I felt proud, but only a little. I take my talent for granted I guess, it is just a part of me. Just something I can do, not really sure why I can and others can’t.  I have great respect for the other parents helping to paint – I don’t have the typical artist ego, and I don’t want to be in charge. But here’s what happened. They put me in charge. Slowly but surely, design questions were asked to me “The artist”. Ugh. I just want to have fun here and support the troupe like everyone else. So I was taken aback when I found other parents putting themselves at my service. Did I need my brushes rinsed out? Did I want them to block out some color areas for me to add details to later? Could I help them mix the perfect brown? This made me terribly uncomfortable. Didn’t they know I was worthless and that painting was a worthless waste of time? Or wait – Was I wrong? Had my Dad been wrong? Is that voice in my head, leftover from Dad, WRONG? Yes. Yes of course it was. But accepting that made me dizzy. It meant I had to believe I was just not accepted here, but DESIRED here. (Insert image of Lost In Space Robot flailing his arms- “Does Not Compute Will Robinson . . . . Does Not Compute”

And so I now wear the artist crown. I unintentionally dethroned the previous best painter that no one called an artist. I was afraid she is hurt or jealous, although I invented that, not by anything she did or said.  I still hang on her words more heavily than the others, but I always come to the same conclusion.
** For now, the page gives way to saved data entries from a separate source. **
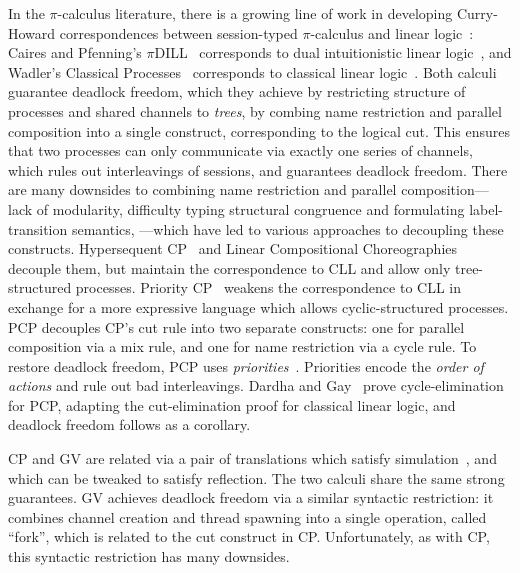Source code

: \documentclass[main.tex]{subfiles}
\begin{document}
In the $\pi$-calculus literature, there is a growing line of work in developing Curry-Howard correspondences between session-typed $\pi$-calculus and linear logic~\cite{girard87}: Caires and Pfenning's $\pi$DILL~\cite{cairespfenning10} corresponds to dual intuitionistic linear logic~\cite{barber96}, and Wadler's Classical Processes~\cite[CP]{wadler14} corresponds to classical linear logic~\cite[CLL]{girard87}. Both calculi guarantee deadlock freedom, which they achieve by restricting structure of processes and shared channels to \emph{trees}, by combing name restriction and parallel composition into a single construct, corresponding to the logical cut. This ensures that two processes can only communicate via exactly one series of channels, which rules out interleavings of sessions, and guarantees deadlock freedom.
There are many downsides to combining name restriction and parallel composition---lack of modularity, difficulty typing structural congruence and formulating label-transition semantics, \etc---which have led to various approaches to decoupling these constructs. Hypersequent CP~\cite{MP18,kokkemontesi19popl,kokkemontesi19tlla} and Linear Compositional Choreographies~\cite{CarboneMS18} decouple them, but maintain the correspondence to CLL and allow only tree-structured processes. Priority CP~\cite[PCP]{dardhagay18extended} weakens the correspondence to CLL in exchange for a more expressive language which allows cyclic-structured processes. PCP decouples CP's cut rule into two separate constructs: one for parallel composition via a mix rule, and one for name restriction via a cycle rule. To restore deadlock freedom, PCP uses \emph{priorities}~\cite{kobayashi06,padovani14}. Priorities encode the \emph{order of actions} and rule out bad interleavings. Dardha and Gay~\cite{dardhagay18extended} prove cycle-elimination for PCP, adapting the cut-elimination proof for classical linear logic, and deadlock freedom follows as a corollary.

CP and GV are related via a pair of translations which satisfy simulation~\cite{lindleymorris16}, and which can be tweaked to satisfy reflection. The two calculi share the same strong guarantees. GV achieves deadlock freedom via a similar syntactic restriction: it combines channel creation and thread spawning into a single operation, called ``fork'', which is related to the cut construct in CP. Unfortunately, as with CP, this syntactic restriction has many downsides.
\end{document}
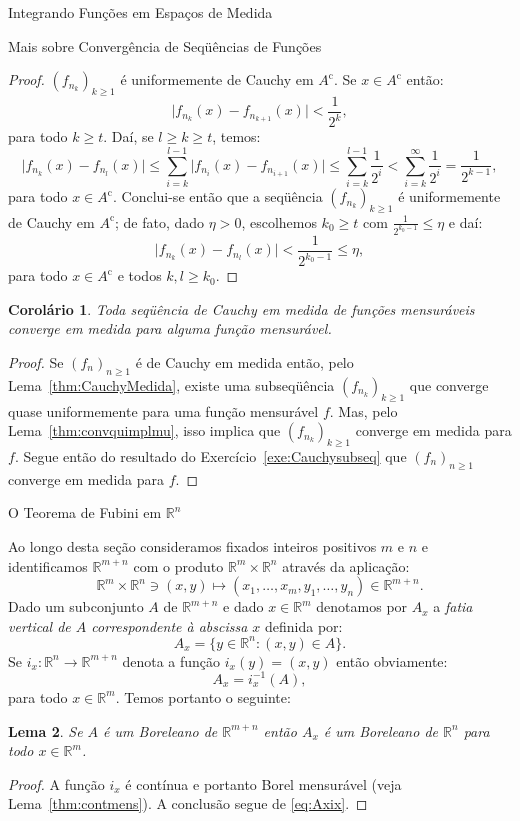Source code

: \documentclass[oneside,final,11pt]{amsbook}
\newcommand{\R}{\mathds R}
\newcommand{\compl}{\mathrm c}
\theoremstyle{remark}\newtheorem{exercise}{Exercício}[chapter]
\theoremstyle{remark}\newtheorem{*exercise}[exercise]{\hbox to 0pt{\hskip 0pt minus 1fil*}Exercício}
\theoremstyle{definition}\newtheorem{exdefin}{Definição}[chapter]
\theoremstyle{plain}\newtheorem{teo}{Teorema}[section]
\theoremstyle{plain}\newtheorem{lem}[teo]{Lema}
\theoremstyle{plain}\newtheorem{prop}[teo]{Proposição}
\theoremstyle{plain}\newtheorem{cor}[teo]{Corolário}
\theoremstyle{definition}\newtheorem{defin}[teo]{Definição}
\theoremstyle{remark}\newtheorem{rem}[teo]{Observação}
\theoremstyle{definition}\newtheorem{notation}[teo]{Notação}
\theoremstyle{definition}\newtheorem{convention}[teo]{Convenção}
\theoremstyle{definition}\newtheorem{example}[teo]{Exemplo}
\numberwithin{section}{chapter}
\numberwithin{equation}{section}
\begin{document}
\begin{chapter}{Integrando Funções em Espaços de Medida}
\begin{section}{Mais sobre Convergência de Seqüências de Funções}
\begin{proof}
$(f_{n_k})_{k\ge1}$ é uniformemente de Cauchy em $A^\compl$. Se $x\in A^\compl$ então:
\[\big\vert f_{n_k}(x)-f_{n_{k+1}}(x)\big\vert<\frac1{2^k},\]
para todo $k\ge t$. Daí, se $l\ge k\ge t$, temos:
\[\big\vert f_{n_k}(x)-f_{n_l}(x)\big\vert\le\sum_{i=k}^{l-1}\big\vert f_{n_i}(x)-f_{n_{i+1}}(x)\big\vert
\le\sum_{i=k}^{l-1}\frac1{2^i}<\sum_{i=k}^\infty\frac1{2^i}=\frac1{2^{k-1}},\]
para todo $x\in A^\compl$. Conclui-se então que a seqüência $(f_{n_k})_{k\ge1}$ é uniformemente de Cauchy em $A^\compl$;
de fato, dado $\eta>0$, escolhemos $k_0\ge t$ com $\frac1{2^{k_0-1}}\le\eta$ e daí:
\[\big\vert f_{n_k}(x)-f_{n_l}(x)\big\vert<\frac1{2^{k_0-1}}\le\eta,\]
para todo $x\in A^\compl$ e todos $k,l\ge k_0$.
\end{proof}

\begin{cor}
Toda seqüência de Cauchy em medida de funções mensuráveis converge em medida para alguma função mensurável.
\end{cor}
\begin{proof}
Se $(f_n)_{n\ge1}$ é de Cauchy em medida então, pelo Lema~\ref{thm:CauchyMedida}, existe uma subseqüência
$(f_{n_k})_{k\ge1}$ que converge quase uniformemente para uma função mensurável $f$. Mas, pelo Lema~\ref{thm:convquimplmu},
isso implica que $(f_{n_k})_{k\ge1}$ converge em medida para $f$. Segue então do resultado do Exercício~\ref{exe:Cauchysubseq}
que $(f_n)_{n\ge1}$ converge em medida para $f$.
\end{proof}

\end{section}

\begin{section}[O Teorema de Fubini em $\R^n$]{O Teorema de Fubini em ${\R^n}$}
\label{sec:Fubini}

Ao longo desta seção consideramos fixados inteiros positivos $m$ e $n$ e identificamos
$\R^{m+n}$ com o produto $\R^m\times\R^n$ através da aplicação:
\begin{equation}\label{eq:identRmRnRmn}
\R^m\times\R^n\ni(x,y)\longmapsto(x_1,\ldots,x_m,y_1,\ldots,y_n)\in\R^{m+n}.
\end{equation}
Dado um subconjunto $A$ de $\R^{m+n}$
e dado $x\in\R^m$ denotamos por $A_x$ a {\em fatia vertical de $A$ correspondente à
abscissa $x$\/} definida por:
\[A_x=\big\{y\in\R^n:(x,y)\in A\big\}.\]
Se $i_x:\R^n\to\R^{m+n}$ denota a função $i_x(y)=(x,y)$ então obviamente:
\begin{equation}\label{eq:Axix}
A_x=i_x^{-1}(A),
\end{equation}
para todo $x\in\R^m$. Temos portanto o seguinte:
\begin{lem}\label{thm:fatiasBorel}
Se $A$ é um Boreleano de $\R^{m+n}$ então $A_x$ é um Boreleano de $\R^n$ para todo $x\in\R^m$.
\end{lem}
\begin{proof}
A função $i_x$ é contínua e portanto Borel mensurável (veja Lema~\ref{thm:contmens}).
A conclusão segue de \eqref{eq:Axix}.
\end{proof}


\end{section}
\end{chapter}
\end{document}
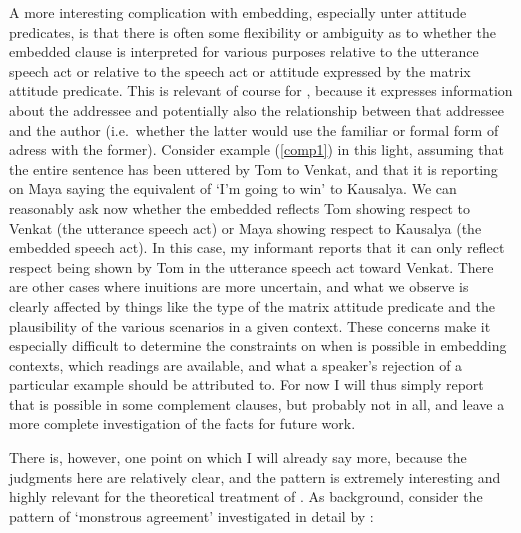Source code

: \documentclass[output=paper, modfonts, nonflat]{langsci/langscibook}
\begin{document}
A more interesting complication with embedding, especially unter
attitude predicates, is that there is often some flexibility or
ambiguity as to whether the embedded clause is interpreted for various
purposes relative to the utterance speech act or relative to the
speech act or attitude expressed by the matrix attitude
predicate. This is relevant of course for \allagr, because it
expresses information about the addressee and potentially also the
relationship between that addressee and the author (i.e.\ whether the
latter would use the familiar or formal form of adress with the
former). Consider example (\ref{comp1}) in this light, assuming that
the entire sentence has been uttered by Tom to Venkat, and that it is
reporting on Maya saying the equivalent of `I'm going to win' to
Kausalya. We can reasonably ask now whether the embedded \allagr{}
reflects Tom showing respect to Venkat (the utterance speech act) or
Maya showing respect to Kausalya (the embedded speech act). In this
case, my informant reports that it can only reflect respect being
shown by Tom in the utterance speech act toward Venkat. There are
other cases where inuitions are more uncertain, and what we observe is
clearly affected by things like the type of the matrix attitude
predicate and the plausibility of the various scenarios in a given
context. These concerns make it especially difficult to determine the
constraints on when \allagr{} is possible in embedding contexts, which
readings are available, and what a speaker's rejection of a particular
example should be attributed to. For now I will thus simply report
that \allagr{} is possible in some complement clauses, but probably
not in all, and leave a more complete investigation of the facts for
future work.

\noindent There is, however, one point on which I will already say more, because
the judgments here are relatively clear, and the pattern is extremely
interesting and highly relevant for the theoretical treatment of
\allagr. As background, consider the pattern of `monstrous agreement'
investigated in detail by \citet{sundaresan:diss}:
\end{document}
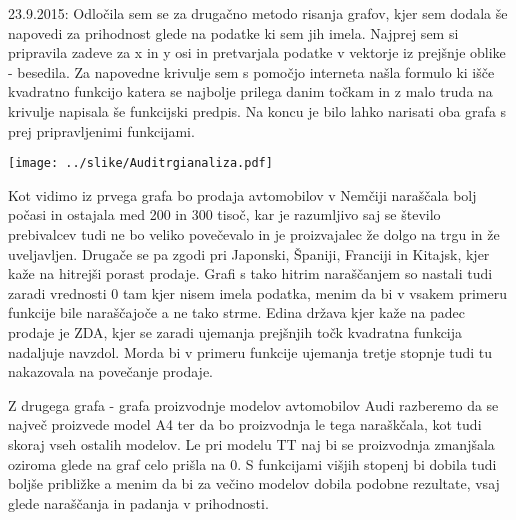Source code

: \documentclass[11pt,a4paper]{article}
\begin{document}
23.9.2015: Odločila sem se za drugačno metodo risanja grafov, kjer sem dodala še napovedi za prihodnost glede na podatke ki sem jih imela. Najprej sem si pripravila zadeve za x in y osi in pretvarjala podatke v vektorje iz prejšnje oblike - besedila. Za napovedne krivulje sem s pomočjo interneta našla formulo ki išče kvadratno funkcijo katera se najbolje prilega danim točkam in z malo truda na krivulje napisala še funkcijski predpis. Na koncu je bilo lahko narisati oba grafa s prej pripravljenimi funkcijami.

\texttt{[image: ../slike/Auditrgianaliza.pdf]}

Kot vidimo iz prvega grafa bo prodaja avtomobilov v Nemčiji  naraščala bolj počasi in ostajala med 200 in 300 tisoč, kar je razumljivo saj se število prebivalcev tudi ne bo veliko povečevalo in je proizvajalec že dolgo na trgu in že uveljavljen. Drugače se pa zgodi pri Japonski, Španiji, Franciji in Kitajsk, kjer kaže na hitrejši porast prodaje. Grafi s tako hitrim naraščanjem so nastali tudi zaradi vrednosti 0 tam kjer nisem imela podatka, menim da bi v vsakem primeru funkcije bile naraščajoče a ne tako strme. Edina država kjer kaže na padec prodaje je ZDA, kjer se zaradi ujemanja prejšnjih točk kvadratna funkcija nadaljuje navzdol. Morda bi v primeru funkcije ujemanja tretje stopnje tudi tu nakazovala na povečanje prodaje.

Z drugega grafa - grafa proizvodnje modelov avtomobilov Audi razberemo da se največ proizvede model A4 ter da bo proizvodnja le tega naraškčala, kot tudi skoraj vseh ostalih modelov. Le pri modelu TT naj bi se proizvodnja zmanjšala oziroma glede na graf celo prišla na 0. S funkcijami višjih stopenj bi dobila tudi boljše približke a menim da bi za večino modelov dobila podobne rezultate, vsaj glede naraščanja in padanja v prihodnosti.
\end{document}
She didn’t mean anything by it. Any discontentment or negative tone or funny face was more likely because her kids were interrupting her, she was hungry, her Mom was ill, her shoes are too tight, she has gas or any number of reasons NOT having to do with me. I can let my down my guard. These people are not out to hurt or shame me. MOST people are not out to hurt or shame me. Most people are thinking of themselves, and what to make for dinner, if they need a haircut, if they have bad breath, if they paid the water bill and if they have time to go shopping before picking up the kids. They are not thinking of You, so relax, and let odd words slide off you.

Another example: I was talking to the registrar while I paid my fee for my dance class. She was chirping happily and excitedly that her husband was at the pound, picking up a dog for them. She’s younger than I am, and only married a year. A dog was huge for them. She even showed me a picture of the dog. So when I asked her, “Is she already here?” I meant, “Is my dance instructor in the classroom and should I go ahead to my class now?” But she thought I was talking about her dog, and said, “No, not yet, but my Husband might bring her here to visit on their way home.” I realize my question had way too many pronouns, but it just proves how most people are thinking their own thoughts, and not about you at all.